Meadows told reporters he spoke with Democratic and Republican members and stopped by House Speaker Nancy Pelosi's office, but was told she was busy in another meeting, reports Bloomberg. "If she wants to strike a deal with the president of the United States on behalf of the American people, the president is willing to do that," Meadows said. "At the same time, that deal needs to be based on real numbers and real issues that are urgent in terms of their need to be addressed, and not a partisan wish list."
The former representative from North Carolina said he would call Pelosi later to discuss restarting talks about another stimulus package. The last time Pelosi and Senate Minority Leader Chuck Schumer met with Meadows and Treasury Secretary Steven Mnuchin to discuss the next package was back on Aug. 7. The talks broke down over a disagreement on the size of the overall package. Republicans want to spend $1 trillion, while Democrats have pushed for twice that.

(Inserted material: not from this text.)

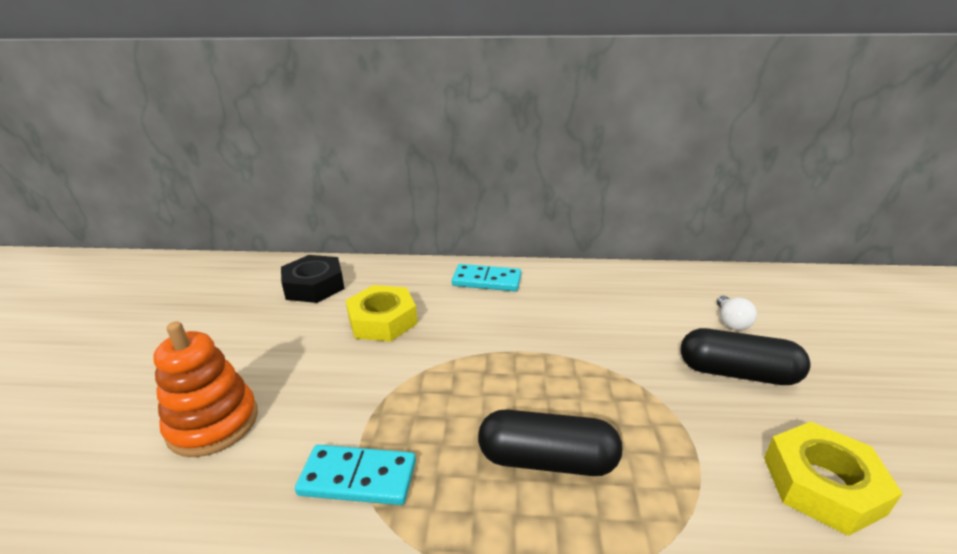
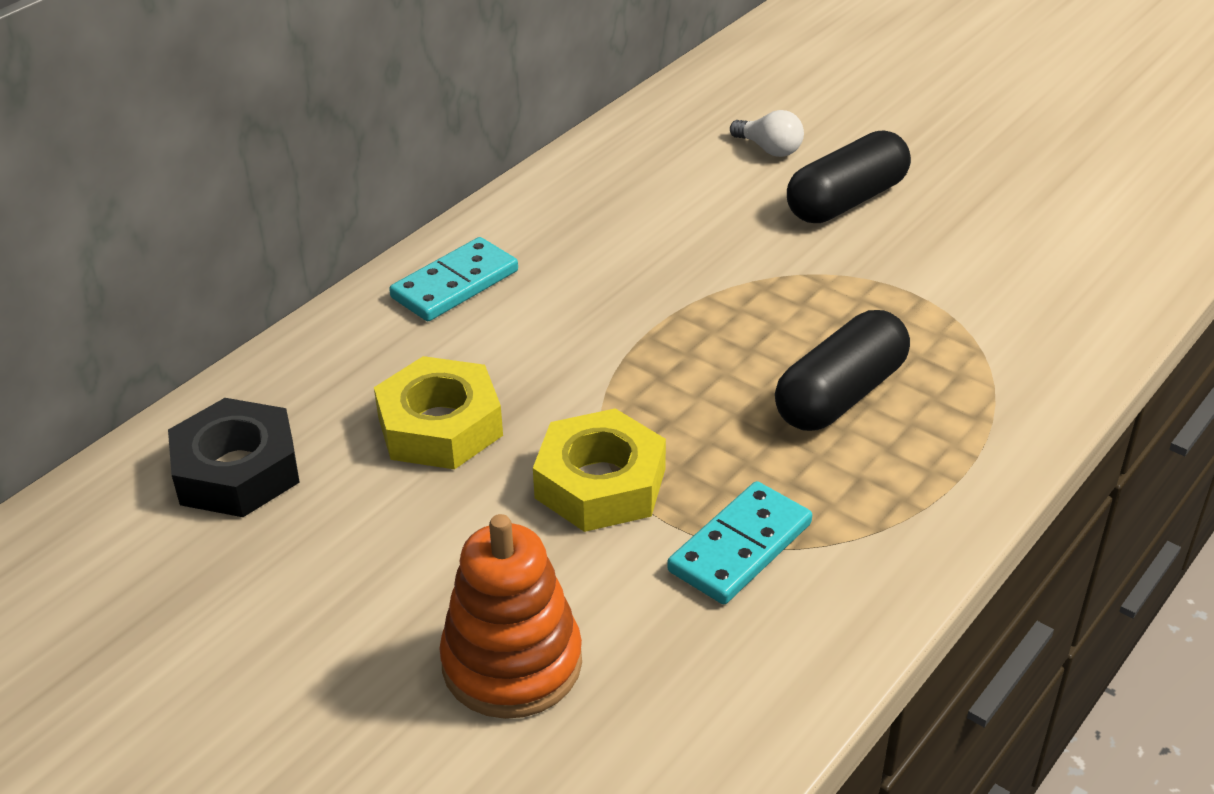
camera: 55 degrees left, 10 degrees up
yellow nut [764,422,903,536] -> yellow nut moved to [533,408,666,532]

While talks have been stalled for two weeks, Meadows is still optimistic the two sides could reach a deal on USPS funding, aid for schools and small businesses, expanded federal unemployment insurance, while sending a second direct stimulus check to Americans. "Those issues are not as divisive as one might think," Meadows said. Still, he dismissed the Democrats' call for $1 trillion in aid for state and local governments.
Pelosi called House members back to Washington to vote on the proposed USPS funding bill amid concern over the service's ability to handle mail-in ballots during the election after Postmaster General Louis DeJoy made a series of controversial decisions. During a Senate committee hearing on Friday, DeJoy denied his changes were politically motivated, even though President Donald Trump has repeatedly spoken out against mail-in ballots and has criticized the postal service.
While the House bill is expected to pass with a party-line vote, it is unlikely to go far in the Senate. The White House has threatened to veto the bill if it did pass the House and Senate. "We will pass the bill and it will be in a bipartisan way today and then we will send it to the Senate," Pelosi said Saturday, reports CNN. She predicted Republican members "will be hearing from their constituents because this hits home — not receiving your mail in a timely fashion, hits home."